Awalnya, Wen Wen menduga bahwa pedang itu terkait dengan Kuil Suci, tetapi setelah melakukan penelitian yang cermat, ia menemukan bahwa hal itu tidak benar.
Pedang itu memiliki kemampuan untuk menyatu dengan benda-benda hitam pekat; bukan Sarung Tangan Bencana yang melingkupinya, tetapi karena sarung tangan itu cukup hitam, pedang itu dapat bersarang di dalamnya.

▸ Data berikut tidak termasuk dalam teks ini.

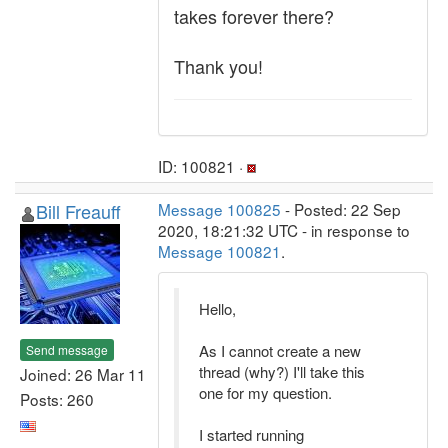
takes forever there?
Thank you!
ID: 100821 ·
Bill Freauff
Message 100825
- Posted: 22 Sep
2020, 18:21:32 UTC - in response to
Message 100821
.
Hello,
As I cannot create a new
Send message
thread (why?) I'll take this
Joined: 26 Mar 11
one for my question.
Posts: 260
I started running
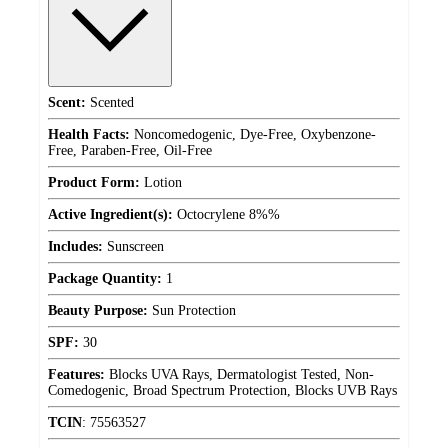
Scent:
Scented
Health Facts:
Noncomedogenic, Dye-Free, Oxybenzone-
Free, Paraben-Free, Oil-Free
Product Form:
Lotion
Active Ingredient(s):
Octocrylene 8%%
Includes:
Sunscreen
Package Quantity:
1
Beauty Purpose:
Sun Protection
SPF:
30
Features:
Blocks UVA Rays, Dermatologist Tested, Non-
Comedogenic, Broad Spectrum Protection, Blocks UVB Rays
TCIN
:
75563527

Jack belum menemukan fitur ini, mungkin karena dia belum pernah menggunakan pisau itu pada sesuatu yang sehitam Sarung Tangan Bencana.
Barang terakhir adalah Mahkota Raja Mayat Hidup yang dikenakan Wen Li di kepalanya.
Setelah pemeriksaan menyeluruh, Wen Wen memastikan tidak ada bahaya tersembunyi dan melanjutkan penelitian.
Mahkota ini memiliki efek magis, mampu membangkitkan mayat, mengubahnya menjadi Makhluk Mayat Hidup, dengan tingkat kendali tertentu atas mereka.
Selain itu, Makhluk Mayat Hidup yang terikat dapat mengirimkan masukan visual mereka ke pikiran pemakainya; melalui fungsi inilah Wen Li mengetahui bahwa Wen Wen telah tiba di Dataran Tinggi Qing Ridge.
Meskipun tampak menyeramkan, dengan mahkota ini, Wen Wen memiliki lebih banyak pilihan untuk dieksplorasi.
Setidaknya, Teknik Wayang Xu Hai bisa dihapus dari daftar kemampuan Wen Wen, sehingga Xu Hai bisa fokus membuat figurin untuk dijual.
Dan kemampuannya untuk menghidupkan kembali mayat bisa berguna dalam menciptakan duplikat.